Cancer Research Division, Peter MacCallum Cancer Centre, Melbourne, Australia.
The Sir Peter MacCallum Department of Oncology, The University of Melbourne, Melbourne, Australia.
Cancer Discov. 2021 Jun;11(6):1582-1599. doi: 10.1158/2159-8290.CD-20-0738. Epub 2021 Jan 12.
Internal tandem duplication of the FMS-like tyrosine kinase 3 gene () occurs in 30% of all acute myeloid leukemias (AML). Limited clinical efficacy of FLT3 inhibitors highlights the need for alternative therapeutic modalities in this subset of disease. Using human and murine models of FLT3-ITD-driven AML, we demonstrate that FLT3-ITD promotes serine synthesis and uptake via ATF4-dependent transcriptional regulation of genes in the serine biosynthesis pathway and neutral amino acid transport. Genetic or pharmacologic inhibition of PHGDH, the rate-limiting enzyme of serine biosynthesis, selectively inhibited proliferation of FLT3-ITD AMLs and . Moreover, pharmacologic inhibition of PHGDH sensitized FLT3-ITD AMLs to the standard-of-care chemotherapeutic cytarabine. Collectively, these data reveal novel insights into FLT3-ITD-induced metabolic reprogramming and reveal a targetable vulnerability in FLT3-ITD AML. SIGNIFICANCE: FLT3-ITD mutations are common in AML and are associated with poor prognosis. We show that FLT3-ITD stimulates serine biosynthesis, thereby rendering FLT3-ITD-driven leukemias dependent upon serine for proliferation and survival. This metabolic dependency can be exploited pharmacologically to sensitize FLT3-ITD-driven AMLs to chemotherapy..

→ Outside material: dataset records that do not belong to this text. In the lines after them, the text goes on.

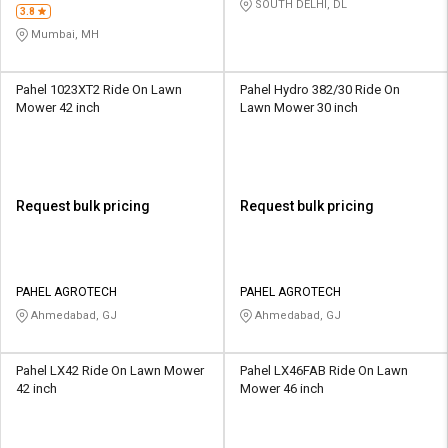
SOUTH DELHI, DL
3.8
Mumbai, MH
Pahel 1023XT2 Ride On Lawn
Pahel Hydro 382/30 Ride On
Mower 42 inch
Lawn Mower 30 inch
Request bulk pricing
Request bulk pricing
PAHEL AGROTECH
PAHEL AGROTECH
Ahmedabad, GJ
Ahmedabad, GJ
Pahel LX42 Ride On Lawn Mower
Pahel LX46FAB Ride On Lawn
42 inch
Mower 46 inch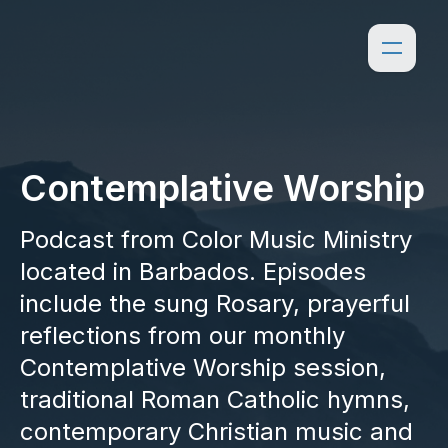
Contemplative Worship
Podcast from Color Music Ministry
located in Barbados. Episodes
include the sung Rosary, prayerful
reflections from our monthly
Contemplative Worship session,
traditional Roman Catholic hymns,
contemporary Christian music and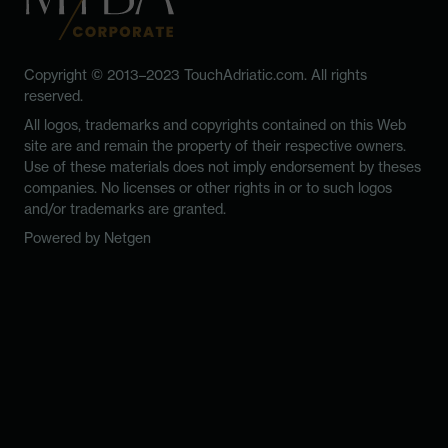
Copyright © 2013–2023 TouchAdriatic.com. All rights
reserved.
All logos, trademarks and copyrights contained on this Web
site are and remain the property of their respective owners.
Use of these materials does not imply endorsement by theses
companies. No licenses or other rights in or to such logos
and/or trademarks are granted.
Powered by
Netgen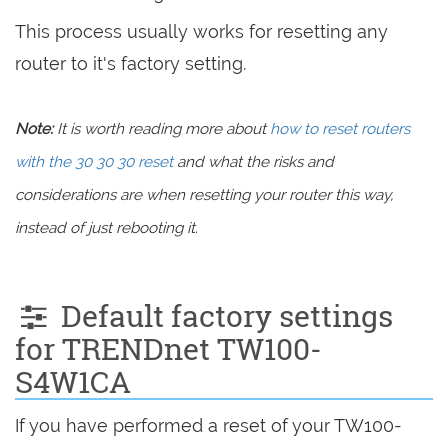
This process usually works for resetting any
router to it's factory setting.
Note:
It is worth reading more about
how to reset routers
with the 30 30 30 reset
and what the risks and
considerations are when resetting your router this way,
instead of just rebooting it.
Default factory settings
for TRENDnet TW100-
S4W1CA
If you have performed a reset of your TW100-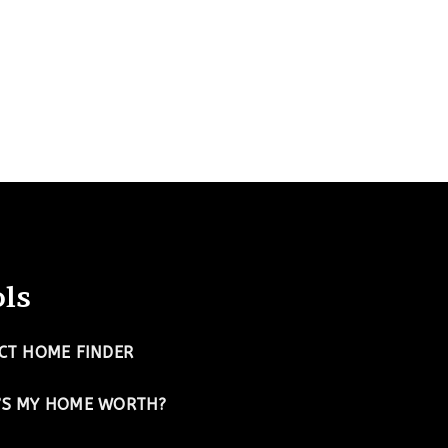
ls
CT HOME FINDER
’S MY HOME WORTH?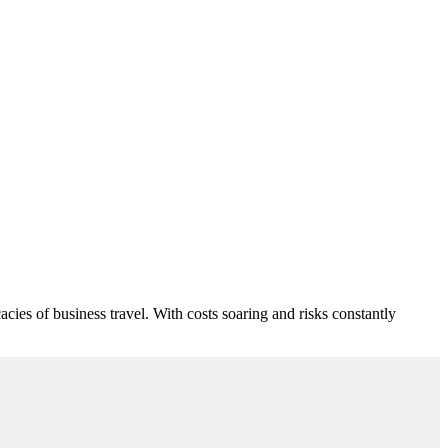
cies of business travel. With costs soaring and risks constantly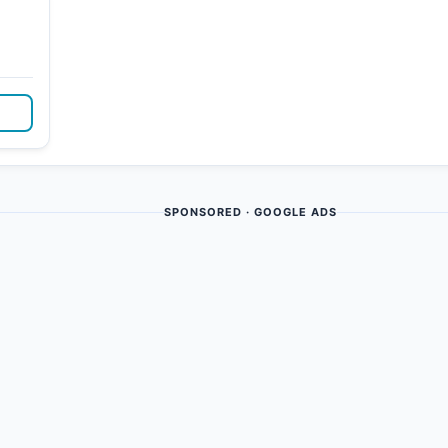
SPONSORED · GOOGLE ADS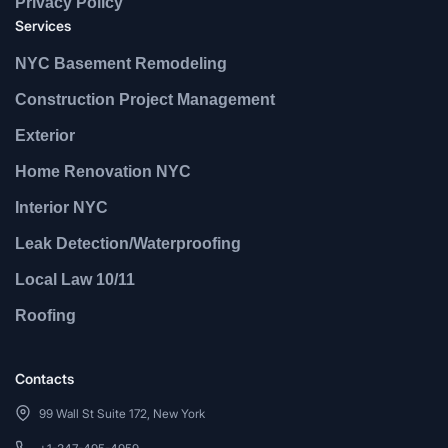
Privacy Policy
Services
NYC Basement Remodeling
Construction Project Management
Exterior
Home Renovation NYC
Interior NYC
Leak Detection/Waterproofing
Local Law 10/11
Roofing
Contacts
99 Wall St Suite 172, New York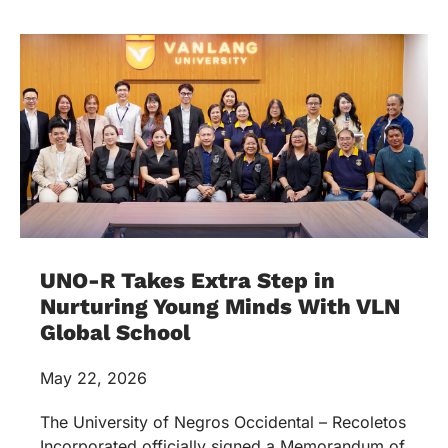
UNO-R Takes Extra Step in
Nurturing Young Minds With VLN
Global School
May 22, 2026
The University of Negros Occidental – Recoletos
Incorporated officially signed a Memorandum of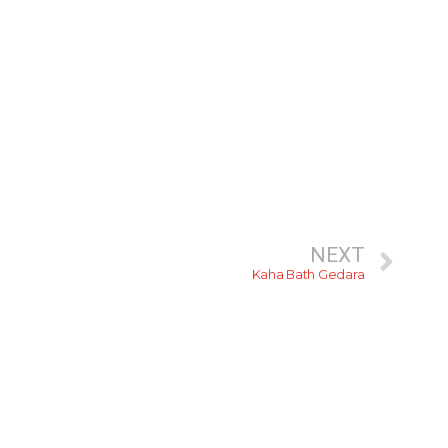
NEXT
Kaha Bath Gedara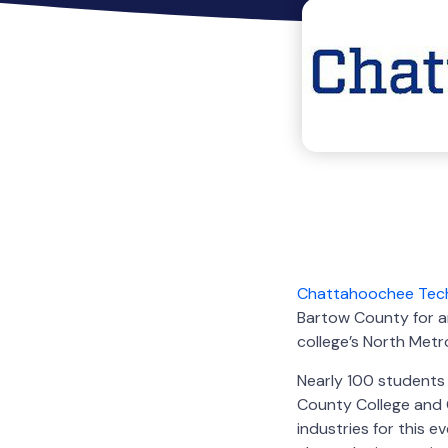
Chattahoochee Tech
Bartow County for an
college’s North Met
Nearly 100 students 
County College and 
industries for this 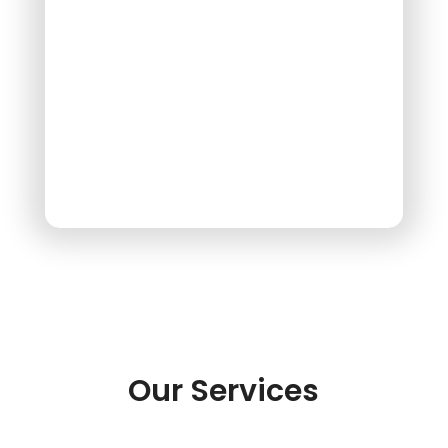
Our Services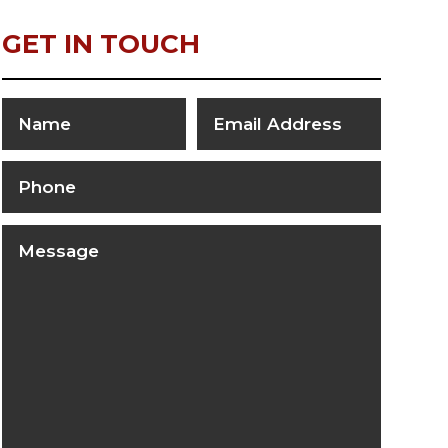
GET IN TOUCH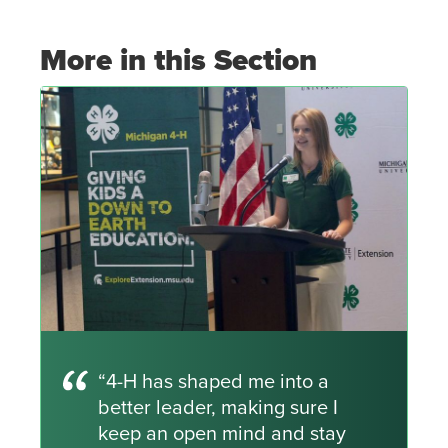
More in this Section
“4-H has shaped me into a
better leader, making sure I
keep an open mind and stay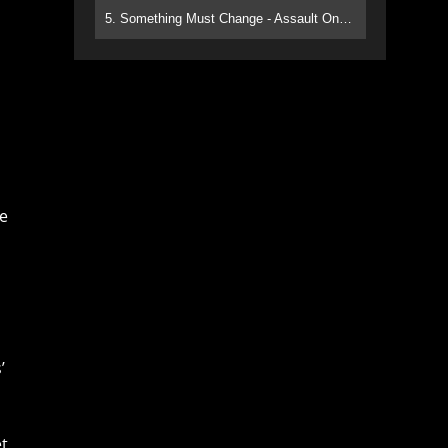
5. Something Must Change - Assault On Paradise
ce
’
et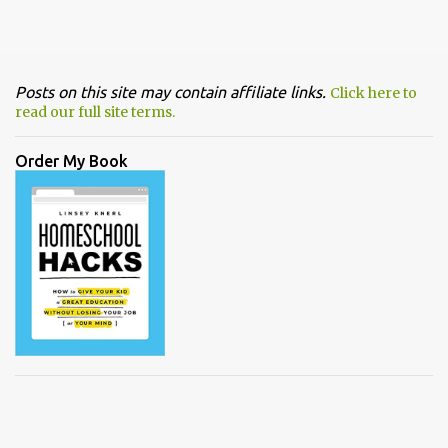
Posts on this site may contain affiliate links.
Click here to
read our full site terms.
Order My Book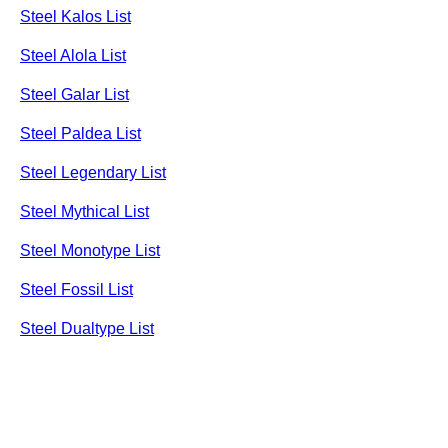
Steel Kalos List
Steel Alola List
Steel Galar List
Steel Paldea List
Steel Legendary List
Steel Mythical List
Steel Monotype List
Steel Fossil List
Steel Dualtype List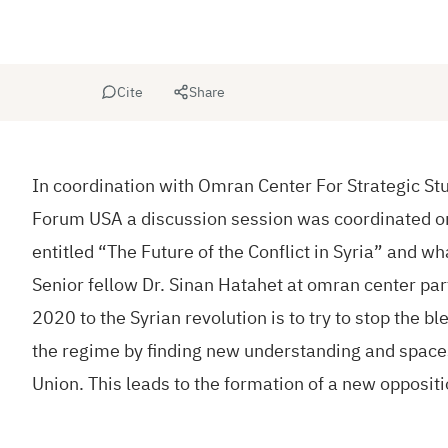
Cite
Share
In coordination with Omran Center For Strategic St
Forum USA a discussion session was coordinated o
entitled “The Future of the Conflict in Syria” and wh
Senior fellow Dr. Sinan Hatahet at omran center par
2020 to the Syrian revolution is to try to stop the b
the regime by finding new understanding and space
Union. This leads to the formation of a new oppositi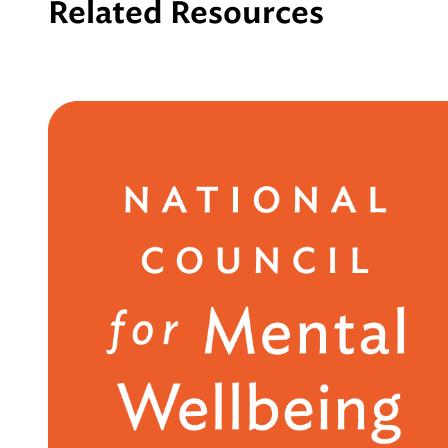
Related Resources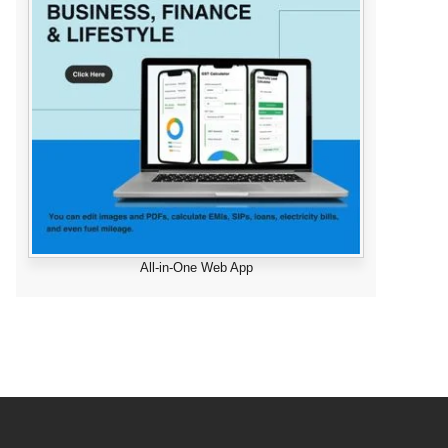
All-in-One Web App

FMS 样酪氨酸激酶 3 基因()内串联重复发生在所有急性髓系白血病(AML)的 30%中。FLT3 抑制剂的临床疗效有限,突出表明在这种疾病亚组中需要替代治疗方式。使用 FLT3-ITD 驱动的 AML 的人类和鼠模型,我们证明 FLT3-ITD 通过 ATF4 依赖性转录调节丝氨酸生物合成途径和中性氨基酸转运中的基因来促进丝氨酸合成和摄取。PHGDH 的遗传或药理抑制,丝氨酸生物合成的限速酶,选择性抑制 FLT3-ITD AML 的增殖和。此外,PHGDH 的药理抑制使 FLT3-ITD AML 对标准护理化疗阿糖胞苷敏感。总之,这些数据揭示了 FLT3-ITD 诱导的代谢重编程的新见解,并揭示了 FLT3-ITD AML 中可靶向的脆弱性。意义:FLT3-ITD 突变在 AML 中很常见,与预后不良有关。我们表明,FLT3-ITD 刺激丝氨酸生物合成,从而使 FLT3-ITD 驱动的白血病依赖丝氨酸进行增殖和存活。这种代谢依赖性可以通过药理学手段被利用,使 FLT3-ITD 驱动的 AML 对化疗敏感。